Friday, September 3, 2010

Proof?

I know it's not wise to talk about a book one hasn't read, but after seeing this article about Stephen Hawking's new book I'm afraid I can't help it. I hope Hawking answers a few questions in his book that the article elides. Here's what the AOL News piece said:
Entering the ongoing debate between faith and science, renowned British scientist Stephen Hawking claims that modern physics has now proved that God played no role in the creation of the universe.
"Proved?" How can anyone, no matter how brilliant, prove that God was not involved in the birth of the cosmos? Moreover, there's no ongoing debate between "faith and science." There's only a debate about which interpretation of the empirical evidence best explains the data. Is it best explained by intelligent agency or is it best explained in terms of blind, impersonal forces?

The article goes on:
In a new book -- "The Grand Design," co-written with American physicist Leonard Mlodinow -- the theoretical physicist sets out to demolish Sir Isaac Newton's claim that an "intelligent and powerful Being" must have shaped the universe, which he believed could not have emerged from chaos. Hawking and Mlodinow rule out the possibility of divine intervention, saying that new theories have made the idea of a supernatural creator redundant.

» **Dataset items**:
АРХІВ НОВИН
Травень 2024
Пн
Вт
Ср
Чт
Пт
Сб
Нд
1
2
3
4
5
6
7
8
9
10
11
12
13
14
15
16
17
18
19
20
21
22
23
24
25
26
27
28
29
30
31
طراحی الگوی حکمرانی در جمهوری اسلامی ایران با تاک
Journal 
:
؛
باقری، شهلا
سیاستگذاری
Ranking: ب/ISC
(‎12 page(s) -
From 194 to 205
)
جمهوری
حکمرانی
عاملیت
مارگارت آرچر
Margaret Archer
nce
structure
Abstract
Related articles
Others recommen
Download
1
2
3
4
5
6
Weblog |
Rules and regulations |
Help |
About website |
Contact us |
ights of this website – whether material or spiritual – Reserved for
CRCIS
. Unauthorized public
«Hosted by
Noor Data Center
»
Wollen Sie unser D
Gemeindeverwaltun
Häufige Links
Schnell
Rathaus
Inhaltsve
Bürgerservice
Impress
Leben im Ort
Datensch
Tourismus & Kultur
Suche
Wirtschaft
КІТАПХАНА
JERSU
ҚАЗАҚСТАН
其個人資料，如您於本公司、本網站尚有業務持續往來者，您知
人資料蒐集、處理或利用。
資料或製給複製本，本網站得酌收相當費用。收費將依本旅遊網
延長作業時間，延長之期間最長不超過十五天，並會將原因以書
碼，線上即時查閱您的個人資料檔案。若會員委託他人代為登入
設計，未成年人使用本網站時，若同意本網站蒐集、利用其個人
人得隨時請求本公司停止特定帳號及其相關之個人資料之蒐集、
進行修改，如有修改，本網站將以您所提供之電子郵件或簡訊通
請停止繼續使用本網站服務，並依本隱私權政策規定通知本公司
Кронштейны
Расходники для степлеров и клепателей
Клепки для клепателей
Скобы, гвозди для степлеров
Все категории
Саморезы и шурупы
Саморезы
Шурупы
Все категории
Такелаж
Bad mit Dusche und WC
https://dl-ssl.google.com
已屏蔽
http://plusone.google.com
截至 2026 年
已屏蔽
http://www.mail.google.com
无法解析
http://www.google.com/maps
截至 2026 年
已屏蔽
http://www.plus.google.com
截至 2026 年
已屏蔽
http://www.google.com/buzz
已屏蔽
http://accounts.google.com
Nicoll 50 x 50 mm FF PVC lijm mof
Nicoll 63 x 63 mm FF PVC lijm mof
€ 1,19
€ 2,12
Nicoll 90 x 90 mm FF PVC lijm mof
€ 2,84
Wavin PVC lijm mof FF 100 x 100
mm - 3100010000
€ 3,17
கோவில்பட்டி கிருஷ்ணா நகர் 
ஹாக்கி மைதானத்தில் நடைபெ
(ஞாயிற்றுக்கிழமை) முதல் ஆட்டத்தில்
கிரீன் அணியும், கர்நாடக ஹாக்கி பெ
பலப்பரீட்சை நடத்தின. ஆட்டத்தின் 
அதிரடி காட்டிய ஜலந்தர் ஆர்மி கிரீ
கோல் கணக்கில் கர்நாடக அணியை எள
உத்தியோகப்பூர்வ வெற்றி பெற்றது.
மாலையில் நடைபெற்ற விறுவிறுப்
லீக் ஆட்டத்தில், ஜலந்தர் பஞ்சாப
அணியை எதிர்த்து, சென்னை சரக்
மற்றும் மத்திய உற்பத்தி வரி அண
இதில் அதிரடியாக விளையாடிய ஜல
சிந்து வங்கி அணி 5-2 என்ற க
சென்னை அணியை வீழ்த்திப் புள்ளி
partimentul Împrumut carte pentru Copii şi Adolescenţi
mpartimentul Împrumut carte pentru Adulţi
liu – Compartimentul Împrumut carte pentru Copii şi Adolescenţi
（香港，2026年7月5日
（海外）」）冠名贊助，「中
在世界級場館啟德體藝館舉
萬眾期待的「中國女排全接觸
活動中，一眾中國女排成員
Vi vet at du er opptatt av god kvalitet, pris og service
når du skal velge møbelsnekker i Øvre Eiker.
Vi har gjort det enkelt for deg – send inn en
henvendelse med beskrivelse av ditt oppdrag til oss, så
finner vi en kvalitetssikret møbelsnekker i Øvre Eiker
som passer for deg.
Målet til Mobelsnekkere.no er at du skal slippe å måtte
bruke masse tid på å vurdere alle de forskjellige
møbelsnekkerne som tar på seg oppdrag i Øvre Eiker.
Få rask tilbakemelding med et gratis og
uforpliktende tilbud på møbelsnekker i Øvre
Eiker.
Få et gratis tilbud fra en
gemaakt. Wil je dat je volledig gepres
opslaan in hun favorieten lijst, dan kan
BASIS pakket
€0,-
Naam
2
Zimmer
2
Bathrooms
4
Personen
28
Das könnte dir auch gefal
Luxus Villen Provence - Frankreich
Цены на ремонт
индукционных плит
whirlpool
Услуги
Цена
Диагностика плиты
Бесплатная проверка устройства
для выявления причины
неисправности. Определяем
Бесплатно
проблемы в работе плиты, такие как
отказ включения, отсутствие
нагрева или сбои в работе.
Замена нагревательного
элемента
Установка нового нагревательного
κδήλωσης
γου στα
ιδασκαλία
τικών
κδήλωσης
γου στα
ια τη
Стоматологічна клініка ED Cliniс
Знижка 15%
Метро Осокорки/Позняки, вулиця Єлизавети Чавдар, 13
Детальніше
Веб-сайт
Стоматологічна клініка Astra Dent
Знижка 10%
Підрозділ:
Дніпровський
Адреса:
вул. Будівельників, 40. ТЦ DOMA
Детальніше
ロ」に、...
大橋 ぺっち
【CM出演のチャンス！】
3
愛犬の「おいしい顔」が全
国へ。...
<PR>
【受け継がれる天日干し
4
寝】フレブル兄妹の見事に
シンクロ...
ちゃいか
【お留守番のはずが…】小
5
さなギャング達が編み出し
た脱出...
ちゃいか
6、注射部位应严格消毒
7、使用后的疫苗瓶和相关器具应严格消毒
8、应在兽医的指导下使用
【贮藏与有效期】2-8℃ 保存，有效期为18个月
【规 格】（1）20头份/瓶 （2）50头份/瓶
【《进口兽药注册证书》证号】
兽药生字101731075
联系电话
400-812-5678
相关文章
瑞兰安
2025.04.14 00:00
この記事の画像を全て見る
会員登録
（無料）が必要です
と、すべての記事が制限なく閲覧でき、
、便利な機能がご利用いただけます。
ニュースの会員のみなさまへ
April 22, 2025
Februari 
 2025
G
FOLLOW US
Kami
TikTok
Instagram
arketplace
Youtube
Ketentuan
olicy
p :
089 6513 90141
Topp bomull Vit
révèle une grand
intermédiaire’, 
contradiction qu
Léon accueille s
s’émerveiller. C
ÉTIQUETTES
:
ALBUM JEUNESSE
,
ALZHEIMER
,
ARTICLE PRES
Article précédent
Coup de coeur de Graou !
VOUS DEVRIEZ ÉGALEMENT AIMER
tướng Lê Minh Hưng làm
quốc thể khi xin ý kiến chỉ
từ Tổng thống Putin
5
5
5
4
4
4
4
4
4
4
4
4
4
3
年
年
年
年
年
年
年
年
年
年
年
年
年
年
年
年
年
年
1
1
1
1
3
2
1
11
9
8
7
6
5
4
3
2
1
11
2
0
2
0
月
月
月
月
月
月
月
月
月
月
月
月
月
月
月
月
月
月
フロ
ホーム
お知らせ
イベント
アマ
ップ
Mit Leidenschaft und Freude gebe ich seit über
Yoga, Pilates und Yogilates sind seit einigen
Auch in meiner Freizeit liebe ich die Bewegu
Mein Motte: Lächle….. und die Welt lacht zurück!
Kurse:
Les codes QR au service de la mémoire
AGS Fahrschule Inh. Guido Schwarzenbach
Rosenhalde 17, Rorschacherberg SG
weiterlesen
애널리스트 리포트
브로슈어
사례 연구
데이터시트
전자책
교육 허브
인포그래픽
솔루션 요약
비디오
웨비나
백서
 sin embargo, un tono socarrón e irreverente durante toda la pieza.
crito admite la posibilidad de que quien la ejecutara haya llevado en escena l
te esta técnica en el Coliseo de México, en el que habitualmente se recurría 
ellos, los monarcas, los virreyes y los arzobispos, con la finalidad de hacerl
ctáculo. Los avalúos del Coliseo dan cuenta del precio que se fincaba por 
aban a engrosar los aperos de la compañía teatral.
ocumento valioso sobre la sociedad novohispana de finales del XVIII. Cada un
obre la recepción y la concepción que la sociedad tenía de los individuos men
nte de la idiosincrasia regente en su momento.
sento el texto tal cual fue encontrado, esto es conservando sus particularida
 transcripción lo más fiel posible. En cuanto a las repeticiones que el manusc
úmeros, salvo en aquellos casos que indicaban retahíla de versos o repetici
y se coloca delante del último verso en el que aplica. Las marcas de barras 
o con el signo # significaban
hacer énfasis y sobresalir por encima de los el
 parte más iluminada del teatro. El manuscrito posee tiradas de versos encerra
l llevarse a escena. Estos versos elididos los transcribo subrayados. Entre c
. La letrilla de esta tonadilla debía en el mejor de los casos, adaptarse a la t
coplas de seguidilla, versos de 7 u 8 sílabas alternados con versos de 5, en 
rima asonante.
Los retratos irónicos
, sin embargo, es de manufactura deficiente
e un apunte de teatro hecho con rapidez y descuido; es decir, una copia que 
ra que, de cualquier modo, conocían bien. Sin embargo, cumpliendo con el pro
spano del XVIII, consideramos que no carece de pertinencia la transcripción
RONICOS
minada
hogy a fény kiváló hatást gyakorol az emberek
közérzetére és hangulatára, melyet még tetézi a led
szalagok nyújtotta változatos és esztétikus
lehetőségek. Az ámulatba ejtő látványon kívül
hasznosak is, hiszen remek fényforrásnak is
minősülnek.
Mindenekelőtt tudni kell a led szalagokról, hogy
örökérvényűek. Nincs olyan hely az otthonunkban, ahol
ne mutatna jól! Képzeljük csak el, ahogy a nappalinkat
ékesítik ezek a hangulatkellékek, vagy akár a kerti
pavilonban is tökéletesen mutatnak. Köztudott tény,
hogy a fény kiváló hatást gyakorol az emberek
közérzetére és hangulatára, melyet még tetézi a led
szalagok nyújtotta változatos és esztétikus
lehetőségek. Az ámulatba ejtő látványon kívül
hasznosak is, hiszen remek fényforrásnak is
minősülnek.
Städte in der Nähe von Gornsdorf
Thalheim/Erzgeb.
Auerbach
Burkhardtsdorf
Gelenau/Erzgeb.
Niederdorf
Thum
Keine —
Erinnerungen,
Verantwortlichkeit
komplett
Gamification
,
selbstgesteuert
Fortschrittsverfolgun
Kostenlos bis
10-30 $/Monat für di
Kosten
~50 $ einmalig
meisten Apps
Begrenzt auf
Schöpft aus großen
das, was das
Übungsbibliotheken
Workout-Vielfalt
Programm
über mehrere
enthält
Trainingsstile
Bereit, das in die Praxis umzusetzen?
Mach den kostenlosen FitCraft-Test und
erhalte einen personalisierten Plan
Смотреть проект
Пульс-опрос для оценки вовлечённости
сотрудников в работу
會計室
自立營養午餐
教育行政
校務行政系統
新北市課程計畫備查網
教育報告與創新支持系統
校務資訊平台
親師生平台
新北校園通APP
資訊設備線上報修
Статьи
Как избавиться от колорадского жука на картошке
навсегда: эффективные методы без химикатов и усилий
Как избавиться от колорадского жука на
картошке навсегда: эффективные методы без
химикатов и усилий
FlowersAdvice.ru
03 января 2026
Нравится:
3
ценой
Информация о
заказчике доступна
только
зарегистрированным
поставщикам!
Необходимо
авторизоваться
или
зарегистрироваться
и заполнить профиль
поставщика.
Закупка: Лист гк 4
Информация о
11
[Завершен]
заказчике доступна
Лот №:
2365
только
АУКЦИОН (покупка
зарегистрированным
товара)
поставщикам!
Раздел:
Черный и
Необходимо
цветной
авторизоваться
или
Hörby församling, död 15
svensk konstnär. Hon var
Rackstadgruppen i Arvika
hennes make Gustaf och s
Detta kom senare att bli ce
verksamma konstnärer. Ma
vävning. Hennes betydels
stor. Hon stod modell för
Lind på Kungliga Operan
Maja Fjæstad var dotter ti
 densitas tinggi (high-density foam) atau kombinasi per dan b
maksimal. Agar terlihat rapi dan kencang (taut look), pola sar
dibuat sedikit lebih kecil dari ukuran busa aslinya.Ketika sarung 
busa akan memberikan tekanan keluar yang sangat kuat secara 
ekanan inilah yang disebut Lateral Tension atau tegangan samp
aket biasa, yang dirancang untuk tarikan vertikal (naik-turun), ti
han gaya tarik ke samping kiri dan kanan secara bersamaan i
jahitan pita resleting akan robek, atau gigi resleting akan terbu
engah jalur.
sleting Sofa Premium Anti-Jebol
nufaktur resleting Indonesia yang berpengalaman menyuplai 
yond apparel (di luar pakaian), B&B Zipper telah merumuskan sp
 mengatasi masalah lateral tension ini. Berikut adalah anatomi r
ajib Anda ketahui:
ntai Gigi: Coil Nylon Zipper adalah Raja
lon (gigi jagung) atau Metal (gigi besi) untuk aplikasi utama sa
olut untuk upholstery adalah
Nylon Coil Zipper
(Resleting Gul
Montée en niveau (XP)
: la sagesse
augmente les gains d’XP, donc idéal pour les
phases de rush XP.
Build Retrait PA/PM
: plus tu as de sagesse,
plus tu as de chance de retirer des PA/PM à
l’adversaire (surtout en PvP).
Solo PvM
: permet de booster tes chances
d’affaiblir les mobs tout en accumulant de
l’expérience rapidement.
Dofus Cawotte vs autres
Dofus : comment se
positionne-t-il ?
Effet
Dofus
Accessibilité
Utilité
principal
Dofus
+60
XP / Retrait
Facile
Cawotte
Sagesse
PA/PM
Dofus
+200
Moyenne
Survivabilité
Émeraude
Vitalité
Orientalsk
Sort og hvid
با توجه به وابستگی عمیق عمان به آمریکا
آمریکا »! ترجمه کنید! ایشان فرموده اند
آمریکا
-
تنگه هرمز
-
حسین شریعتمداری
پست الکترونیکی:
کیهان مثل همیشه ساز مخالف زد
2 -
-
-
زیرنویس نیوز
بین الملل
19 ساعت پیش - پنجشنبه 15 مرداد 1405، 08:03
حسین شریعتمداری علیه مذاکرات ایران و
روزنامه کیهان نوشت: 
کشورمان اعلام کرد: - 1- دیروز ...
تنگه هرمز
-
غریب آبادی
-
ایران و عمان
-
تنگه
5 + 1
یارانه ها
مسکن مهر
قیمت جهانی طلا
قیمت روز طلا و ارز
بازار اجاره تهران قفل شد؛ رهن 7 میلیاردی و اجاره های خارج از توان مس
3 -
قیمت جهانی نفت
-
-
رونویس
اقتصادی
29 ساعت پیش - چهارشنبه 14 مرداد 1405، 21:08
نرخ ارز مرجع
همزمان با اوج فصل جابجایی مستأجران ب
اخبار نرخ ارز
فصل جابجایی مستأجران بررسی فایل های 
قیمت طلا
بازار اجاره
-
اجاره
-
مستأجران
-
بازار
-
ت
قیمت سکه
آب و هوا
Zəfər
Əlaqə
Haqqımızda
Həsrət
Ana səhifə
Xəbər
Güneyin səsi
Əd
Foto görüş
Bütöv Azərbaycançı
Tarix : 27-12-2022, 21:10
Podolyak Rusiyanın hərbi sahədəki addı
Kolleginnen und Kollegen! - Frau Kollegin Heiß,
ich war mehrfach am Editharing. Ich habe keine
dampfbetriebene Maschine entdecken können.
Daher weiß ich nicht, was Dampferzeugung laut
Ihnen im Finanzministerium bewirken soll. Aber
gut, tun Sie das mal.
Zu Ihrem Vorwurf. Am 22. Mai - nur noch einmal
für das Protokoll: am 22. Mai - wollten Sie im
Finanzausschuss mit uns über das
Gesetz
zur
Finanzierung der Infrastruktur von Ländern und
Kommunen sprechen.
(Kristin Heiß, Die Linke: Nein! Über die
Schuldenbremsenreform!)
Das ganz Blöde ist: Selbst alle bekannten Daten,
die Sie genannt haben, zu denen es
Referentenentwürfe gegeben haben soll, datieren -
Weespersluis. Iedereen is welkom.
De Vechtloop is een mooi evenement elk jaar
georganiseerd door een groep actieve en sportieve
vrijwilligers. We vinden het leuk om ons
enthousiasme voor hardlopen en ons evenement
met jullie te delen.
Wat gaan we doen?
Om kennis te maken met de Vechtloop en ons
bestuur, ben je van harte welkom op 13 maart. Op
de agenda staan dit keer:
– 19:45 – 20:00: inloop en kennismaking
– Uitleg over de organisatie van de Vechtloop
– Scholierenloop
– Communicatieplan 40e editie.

» **Prompt**:
Carry on the post about Stephen Hawking's new book, starting right after its last sentence.

» **Output for this exercise**:
"Because there is a law such as gravity, the universe can and will create itself from nothing," the pair write, in an extract published in today's London Times. "Spontaneous creation is the reason there is something rather than nothing, why the universe exists, why we exist. It is not necessary to invoke God to light the blue touch paper and set the Universe going."
Upon reading this my friend Mike wrote to ask me my thoughts. He said:
I feel as if I must be missing something, because it doesn't seem right that a mind as astute as Hawking's could make such an obvious and elementary mistake, but am I wrong in perceiving a gaping hole in his point: He argues "Because there is a law such as gravity" the universe can create itself from nothing, and yet if a pre-existing law of gravity is necessary for the universe to create itself out of nothing, then the universe can not create itself out of nothing because it requires a law of gravity, the existence of which would constitute more than nothing.

The Hawking quote strikes me as remarkably stupid, but given that my brain and body of scientific knowledge is so much smaller than his, I feel as if I must be missing something. Maybe the article just gave a snippet that's better clarified in the book?
This is a very insightful observation on Mike's part. If there was indeed a force like gravity prior to the creation of the universe then surely the universe didn't create itself from nothing. In addition, there seems to be a chicken and egg problem. Gravity is a property of matter, so how did gravity exist before matter did?

Not only might one wonder where, in Hawking's theory, gravity comes from, one might also wonder how gravity actually creates matter and how matter comes to possess just the right properties, and organize itself in just the right way, to allow for the emergence of creatures capable of wondering about these things. If it can do all of these marvelous things it would seem that gravity is God.

I'm sure, or at least I hope, that Hawking addresses these questions in his book which is due to be released next week.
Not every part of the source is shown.